Гардероб матери. Кружатся пылинки в солнечных лучах. Странные металлические запахи. В синем полиэтиленовом пакете — сломанный корсет. Жемчужные ожерелья. Золотые часики. Бриллиантовые клипсы — мама так и не проколола уши. Ряды юбок, блузок, платьев. Ящик внизу полон чулок и белья. Лифчики, трусики, нижние юбки. Мешочки с высушенной лавандой — для запаха. Туфли с деревянными колодками или бумагой в носках — чтобы не теряли форму. Обручальное кольцо с изумрудом я надеваю себе на палец. Норку накидываю на плечи. Смотрю в зеркало и думаю: посмотри на меня, мама. Скажи, что я у тебя красавица. Поцелуй меня, мама, обними покрепче, как раньше обнимала. Папина одежда: костюмы, спортивные куртки, галстуки, рубашки. Сэм возится где-то в дальнем конце дома, так что я могу примерить папин пиджак. Он оказывается как раз. Что мне надеть, мама? Как ты думаешь, что мне больше пойдет?

За дверью ванной комнаты висит на крючке папин желтый шелковый халат — его принесла мама из больницы вместе со шлепанцами, серебряной зажигалкой «Ронсон» и недоконченной пачкой сигарет. И мне вспоминается отец на смертном одре — маленький, усохший до ста фунтов, неподвижный, как кукла. Лицо у него желтое, словно восковое, из-

под одеяла торчат какие-то трубки и исходит дурной запах.

— Поцелуй меня, милая.

И я, внутренне сжимаясь, осторожно касаюсь губами запавшей щеки. Грудью я задеваю его иссохшую грудь — и содрогаюсь от отвращения.

— Алике, — шепчет он, — не отвергай меня, не надо…

— Чего ты хочешь, папа?

— Обними меня покрепче, милая моя девочка, поцелуй меня по-настоящему, как раньше.

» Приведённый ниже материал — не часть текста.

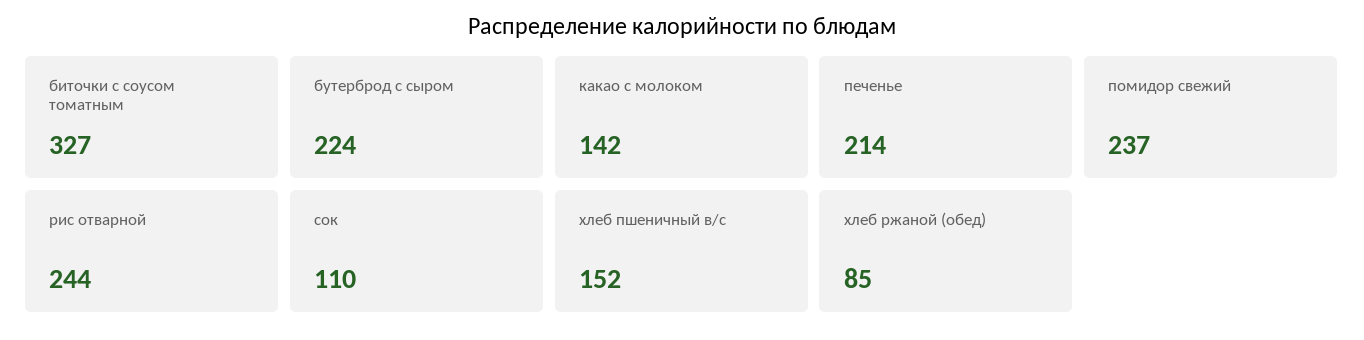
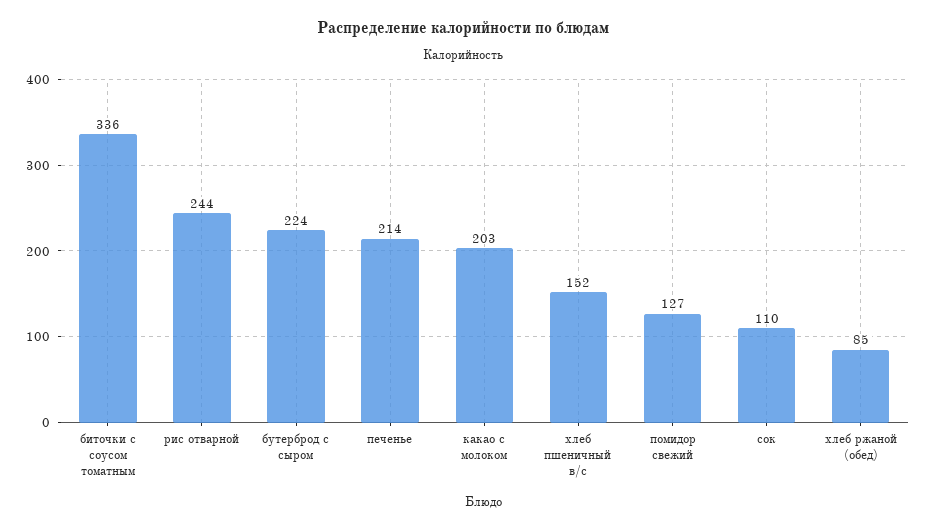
биточки с соусом томатным: 327 -> 336
какао с молоком: 142 -> 203
помидор свежий: 237 -> 127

Но я лишь опускаю глаза и сжимаю его руку — руку живого скелета — в своей руке. Он прикрывает глаза.

— Все верно, — шепчет еле слышно. — Кому я нужен — такой?

Дом пустеет, и комнаты становятся все больше. Мы и не подозревали, что здесь так просторно! Снимаем бархатные шторы, скатываем их и укладываем в отдельную коробку — отдадим какому-нибудь благотворительному заведению. Пустые комнаты залиты светом. Наши родители переехали сюда в пятьдесят четвертом, прежде они жили в квартире на Ларк-лейн. Наконец мы выносим из дома все, что осталось от семьи Ребиков, — все, что не хотим отправлять на помойку.

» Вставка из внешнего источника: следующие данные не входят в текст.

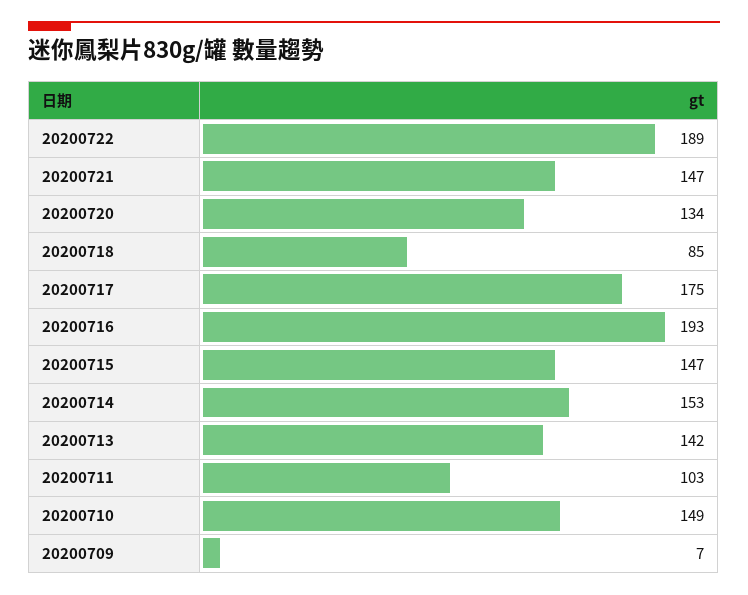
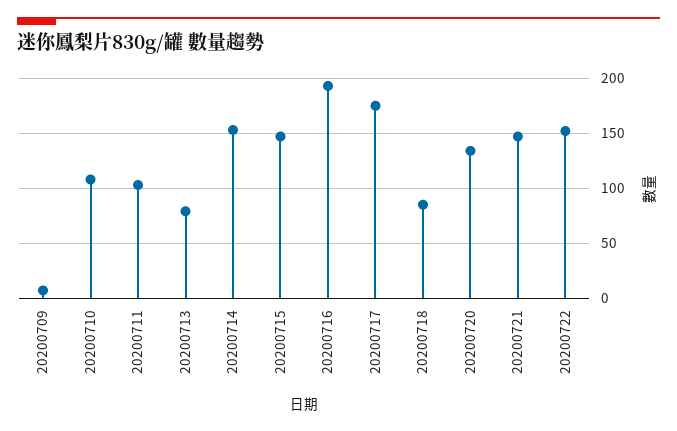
20200722: 189 -> 150
20200713: 142 -> 80
20200710: 149 -> 110

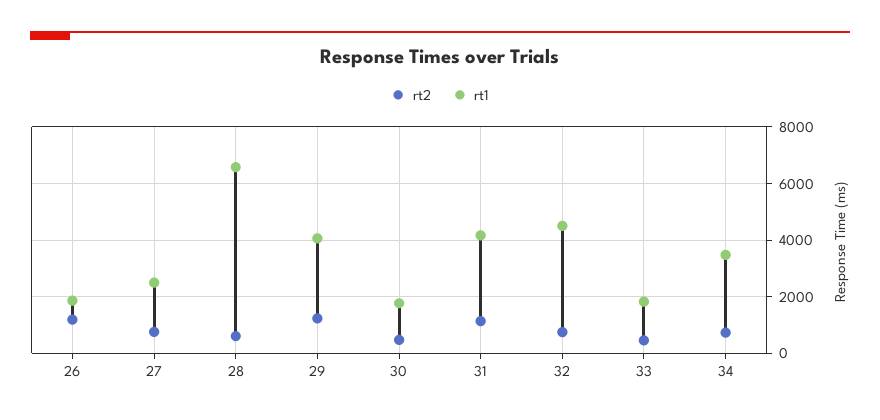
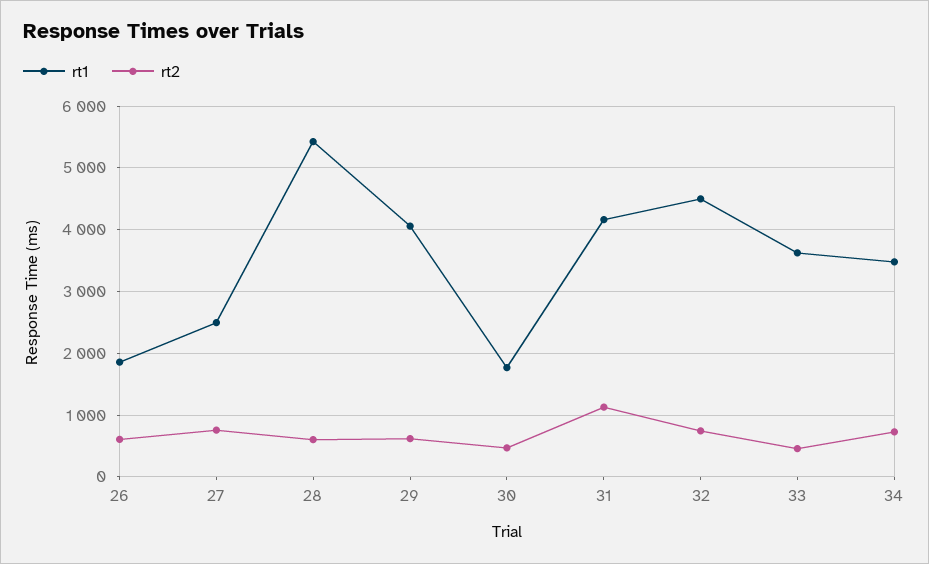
rt2, 26: 1250 -> 600
rt1, 28: 6500 -> 5400
rt2, 29: 1250 -> 600
rt1, 33: 1750 -> 3600

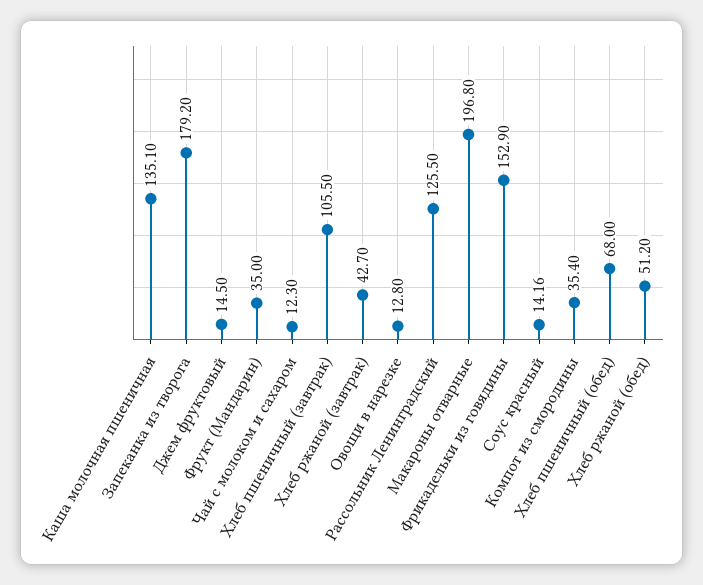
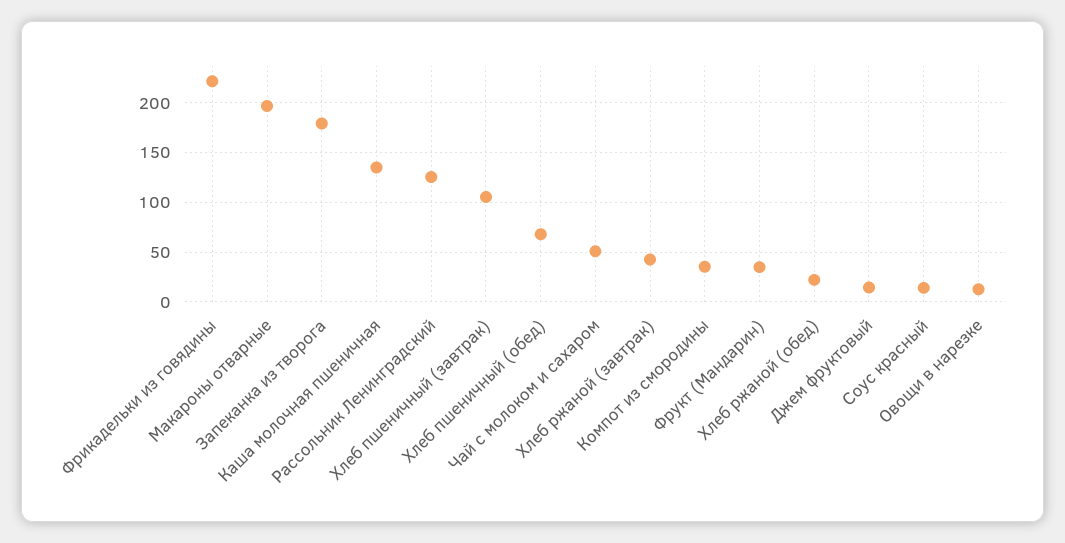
Чай с молоком и сахаром: 12.3 -> 50
Фрикадельки из говядины: 152.9 -> 220
Хлеб ржаной (обед): 51.2 -> 20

И мне вспоминаются слова Томаса де Квинси, прославленного опиомана, побывавшего в Ливерпуле в 1810 году, во время пожара, уничтожившего казармы для рабов. Здесь ему явилось откровение о Ливерпуле: он был тогда в Эвертоне, стоял на вершине холма, поросшего первой весенней травой, свежий ветер с моря трепал ему волосы, и взгляд его был обращен на нефтедобывающие платформы в Ирландском море, невидимые для него, ибо в то время их не было и в помине. На том месте, где стоял он, сегодня утром стоит красивая смуглая женщина в вишневом кардигане, беженка из Косово, и за что-то сердито выговаривает сыну — а сын ее не слушает, он не сводит глаз с танкера, выходящего из Северного дока. А немного поодаль от них стоит, повернувшись к морю спиной, старик, курит свою трубку, смотрит через залив в сторону Уэльса и вспоминает, как, когда был молод, гулял по этому берегу с покойницей-женой, какое было на ней платье и шейный платок ему под цвет, как она повязывала голову шарфом, чтобы не разъедала волосы морская соль. По правую руку от него — табачная фабрика, там производят табак, которым он набивает свою трубку; по левую руку — другая фабрика, кондитерская, где производят конфеты под названием «Эвертонские леденцы», и один такой леденец сосет сейчас сынишка красавицы-беженки. Мать достает расческу и хочет пригладить ему волосы, но он строптиво дергает головой, не сводя глаз с корабля; на том самом месте, где стоят сейчас мать и сын, почти двести лет назад стоял де Квинси — и вот что он увидел:

«По левую руку от меня лежал многоязыкий город Ливерпуль, по правую — простиралось бесконечное море. И город Ливерпуль являл собою землю, со всеми ее скорбями и могилами, оставленными в прошлом, но не заброшенными и не забытыми».

Не забытыми, мама. Клянусь тебе, не забытыми.